The Southern California ports face a deadline to be fully compliant with the zero-emission standards by 2035. Battery electric trucks or plug-in are considered zero-emission.
A recent study conducted by Davies Transportation found that the Ports of Los Angeles and Long Beach could face a loss of about 34,000 TEUs due to cargo being diverted to other ports to avoid the clean truck fee. 20 million TEUs are expected to be handled by the Los Angeles-Long Beach port complex this year.
The cost of shipping a 40-foot container from Ningbo to Los Angeles has increased four-fold in the past two years going from less than $2,000 per FEU to over $8,000 per FEU as of last week. This increase overshadows the $10/TEU and $20/FEU fee as a whole in the all-in shipping cost in the eastbound Trans-Pacific region. Cargo diversions to other ports on the U.S. West Coast and U.S. East Coast have also been met with difficulty due to congestion and vessel backlogs expected in most major US gateways. This is projected to continue well into 2022.

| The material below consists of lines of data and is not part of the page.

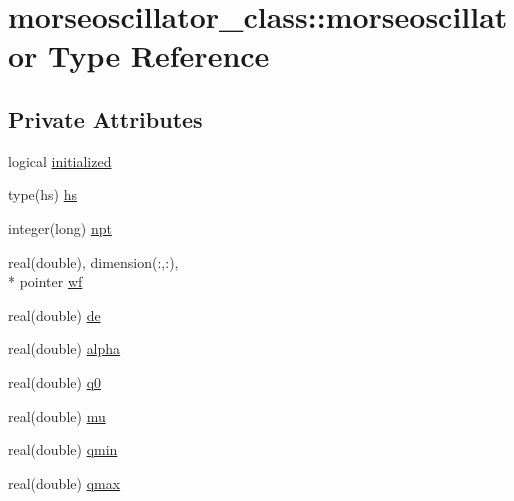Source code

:\hypertarget{structmorseoscillator__class_1_1morseoscillator}{\section{morseoscillator\+\_\+class\+:\+:morseoscillator Type Reference}
\label{structmorseoscillator__class_1_1morseoscillator}
}
\subsection*{Private Attributes}
\begin{DoxyCompactItemize}
\item 
logical \hyperlink{structmorseoscillator__class_1_1morseoscillator_ad10bf829e062909dcf0961428d1e1f63}{initialized}
\item 
type(hs) \hyperlink{structmorseoscillator__class_1_1morseoscillator_ab9831e282d966be6588e016820a8c712}{hs}
\item 
integer(long) \hyperlink{structmorseoscillator__class_1_1morseoscillator_a0fe43e1214f509631689d2d962850696}{npt}
\item 
real(double), dimension(\+:,\+:), \\*
pointer \hyperlink{structmorseoscillator__class_1_1morseoscillator_aaf0cdada0b811286eae65966d0773688}{wf}
\item 
real(double) \hyperlink{structmorseoscillator__class_1_1morseoscillator_a0a31e14137f64b9d201d58ffcda2dc29}{de}
\item 
real(double) \hyperlink{structmorseoscillator__class_1_1morseoscillator_a8a29db7406bfe4a92e769bedb53ca906}{alpha}
\item 
real(double) \hyperlink{structmorseoscillator__class_1_1morseoscillator_a622be648b06b27ffbb9618b24dee3a2c}{q0}
\item 
real(double) \hyperlink{structmorseoscillator__class_1_1morseoscillator_a90f0dd72ffa7a68cf49debb062ac18aa}{mu}
\item 
real(double) \hyperlink{structmorseoscillator__class_1_1morseoscillator_afd9b3f7f865c19c374e0d36dcf8350b7}{qmin}
\item 
real(double) \hyperlink{structmorseoscillator__class_1_1morseoscillator_aacdcf4945d001cbe864731ca80788984}{qmax}
\end{DoxyCompactItemize}


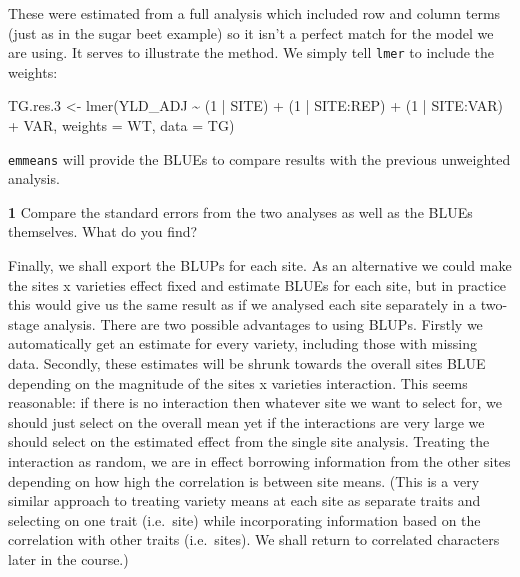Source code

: \documentclass[
]{book}
\makeatletter
\newenvironment{Shaded}{\begin{snugshade}}{\end{snugshade}}
\newcommand{\AttributeTok}[1]{\textcolor[rgb]{0.77,0.63,0.00}{#1}}
\newcommand{\DecValTok}[1]{\textcolor[rgb]{0.00,0.00,0.81}{#1}}
\newcommand{\FloatTok}[1]{\textcolor[rgb]{0.00,0.00,0.81}{#1}}
\newcommand{\FunctionTok}[1]{\textcolor[rgb]{0.00,0.00,0.00}{#1}}
\newcommand{\NormalTok}[1]{#1}
\newcommand{\OtherTok}[1]{\textcolor[rgb]{0.56,0.35,0.01}{#1}}
\newcommand{\SpecialCharTok}[1]{\textcolor[rgb]{0.00,0.00,0.00}{#1}}
\newenvironment{kframe}{%
\medskip{}
\setlength{\fboxsep}{.8em}
 \def\at@end@of@kframe{}%
 \ifinner\ifhmode%
  \def\at@end@of@kframe{\end{minipage}}%
  \begin{minipage}{\columnwidth}%
 \fi\fi%
 \def\FrameCommand##1{\hskip\@totalleftmargin \hskip-\fboxsep
 \colorbox{shadecolor}{##1}\hskip-\fboxsep
     \hskip-\linewidth \hskip-\@totalleftmargin \hskip\columnwidth}%
 \MakeFramed {\advance\hsize-\width
   \@totalleftmargin\z@ \linewidth\hsize
   \@setminipage}}%
 {\par\unskip\endMakeFramed%
 \at@end@of@kframe}
\newenvironment{rmdblock}[1]
  {
  \begin{itemize}
  \renewcommand{\labelitemi}{
    \raisebox{-.7\height}[0pt][0pt]{
      {\setkeys{Gin}{width=3em,keepaspectratio}\texttt{[image: images/\#1]}}
    }
  }
  \setlength{\fboxsep}{1em}
  \begin{kframe}
  \item
  }
  {
  \end{kframe}
  \end{itemize}
  }
\newenvironment{rmdquiz}
  {\begin{rmdblock}{quiz}}
  {\end{rmdblock}}
\makeatother
\begin{document}
These were estimated from a full analysis which included row and column terms (just as in the sugar beet example) so it isn't a perfect match for the model we are using. It serves to illustrate the method. We simply tell \texttt{lmer} to include the weights:

\begin{Shaded}
\begin{Highlighting}[]
\NormalTok{TG.res}\FloatTok{.3} \OtherTok{\textless{}{-}} \FunctionTok{lmer}\NormalTok{(YLD\_ADJ }\SpecialCharTok{\textasciitilde{}}\NormalTok{ (}\DecValTok{1} \SpecialCharTok{|}\NormalTok{ SITE) }\SpecialCharTok{+}\NormalTok{ (}\DecValTok{1} \SpecialCharTok{|}\NormalTok{ SITE}\SpecialCharTok{:}\NormalTok{REP) }\SpecialCharTok{+}\NormalTok{ (}\DecValTok{1} \SpecialCharTok{|} 
\NormalTok{    SITE}\SpecialCharTok{:}\NormalTok{VAR) }\SpecialCharTok{+}\NormalTok{ VAR, }\AttributeTok{weights =}\NormalTok{ WT, }\AttributeTok{data =}\NormalTok{ TG)}
\end{Highlighting}
\end{Shaded}

\texttt{emmeans} will provide the BLUEs to compare results with the previous unweighted analysis.

\begin{rmdquiz}
\textbf{1} Compare the standard errors from the two analyses as well as the BLUEs themselves. What do you find?
\end{rmdquiz}

Finally, we shall export the BLUPs for each site. As an alternative we could make the sites x varieties effect fixed and estimate BLUEs for each site, but in practice this would give us the same result as if we analysed each site separately in a two-stage analysis. There are two possible advantages to using BLUPs. Firstly we automatically get an estimate for every variety, including those with missing data. Secondly, these estimates will be shrunk towards the overall sites BLUE depending on the magnitude of the sites x varieties interaction. This seems reasonable: if there is no interaction then whatever site we want to select for, we should just select on the overall mean yet if the interactions are very large we should select on the estimated effect from the single site analysis. Treating the interaction as random, we are in effect borrowing information from the other sites depending on how high the correlation is between site means. (This is a very similar approach to treating variety means at each site as separate traits and selecting on one trait (i.e.~site) while incorporating information based on the correlation with other traits (i.e.~sites). We shall return to correlated characters later in the course.)
\end{document}
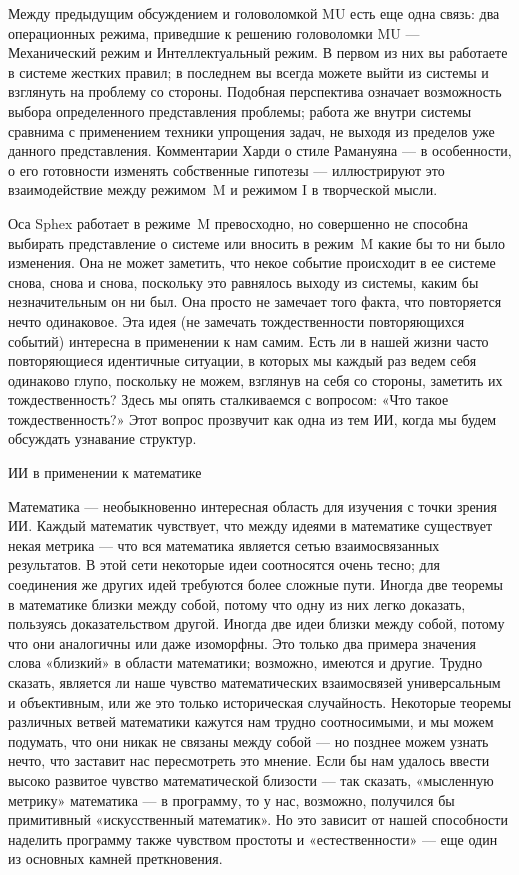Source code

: \documentclass[../main.tex]{subfiles}
\begin{document}
Между предыдущим обсуждением и головоломкой MU есть еще одна связь: два операционных режима, приведшие к решению головоломки MU --- Механический режим и Интеллектуальный режим. В первом из них вы работаете в системе жестких правил; в последнем вы всегда можете выйти из системы и взглянуть на проблему со стороны. Подобная перспектива означает возможность выбора определенного представления проблемы; работа же внутри системы сравнима с применением техники упрощения задач, не выходя из пределов уже данного представления. Комментарии Харди о стиле Рамануяна --- в особенности, о его готовности изменять собственные гипотезы --- иллюстрируют это взаимодействие между режимом~M и режимом I в творческой мысли.

Оса Sphex работает в режиме~M превосходно, но совершенно не способна выбирать представление о системе или вносить в режим~M какие бы то ни было изменения. Она не может заметить, что некое событие происходит в ее системе снова, снова и снова, поскольку это равнялось выходу из системы, каким бы незначительным он ни был. Она просто не замечает того факта, что повторяется нечто одинаковое. Эта идея (не замечать тождественности повторяющихся событий) интересна в применении к нам самим. Есть ли в нашей жизни часто повторяющиеся идентичные ситуации, в которых мы каждый раз ведем себя одинаково глупо, поскольку не можем, взглянув на себя со стороны, заметить их тождественность? Здесь мы опять сталкиваемся с вопросом: «Что такое тождественность?» Этот вопрос прозвучит как одна из тем ИИ, когда мы будем обсуждать узнавание структур.

ИИ в применении к математике

Математика --- необыкновенно интересная область для изучения с точки зрения ИИ. Каждый математик чувствует, что между идеями в математике существует некая метрика --- что вся математика является сетью взаимосвязанных результатов. В этой сети некоторые идеи соотносятся очень тесно; для соединения же других идей требуются более сложные пути. Иногда две теоремы в математике близки между собой, потому что одну из них легко доказать, пользуясь доказательством другой. Иногда две идеи близки между собой, потому что они аналогичны или даже изоморфны. Это только два примера значения слова «близкий» в области математики; возможно, имеются и другие. Трудно сказать, является ли наше чувство математических взаимосвязей универсальным и объективным, или же это только историческая случайность. Некоторые теоремы различных ветвей математики кажутся нам трудно соотносимыми, и мы можем подумать, что они никак не связаны между собой --- но позднее можем узнать нечто, что заставит нас пересмотреть это мнение. Если бы нам удалось ввести высоко развитое чувство математической близости --- так сказать, «мысленную метрику» математика --- в программу, то у нас, возможно, получился бы примитивный «искусственный математик». Но это зависит от нашей способности наделить программу также чувством простоты и «естественности» --- еще один из основных камней преткновения.
\end{document}
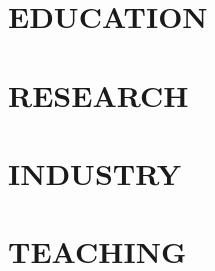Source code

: \documentclass[margin, 11pt]{res} %
\begin{document}




\begin{resume}

\section{EDUCATION}


\section{RESEARCH}


\section{INDUSTRY}


\section{TEACHING}



\end{resume}
\end{document}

It is estimated that the drayage industry in Southern California would have to invest around $1 billion to meet the 2035 zero-emission standards as their original 2006 Clean Air Action Plan and clean truck plan were updated in 2017. This original clean truck program emphasized the creation of fees on non-compliant trucks and gave way to the replacement of about 10,000 diesel trucks with cleaner diesel trucks that met the standards at the time. Each port contributed hundreds of millions of dollars to invest in clean-diesel vehicles.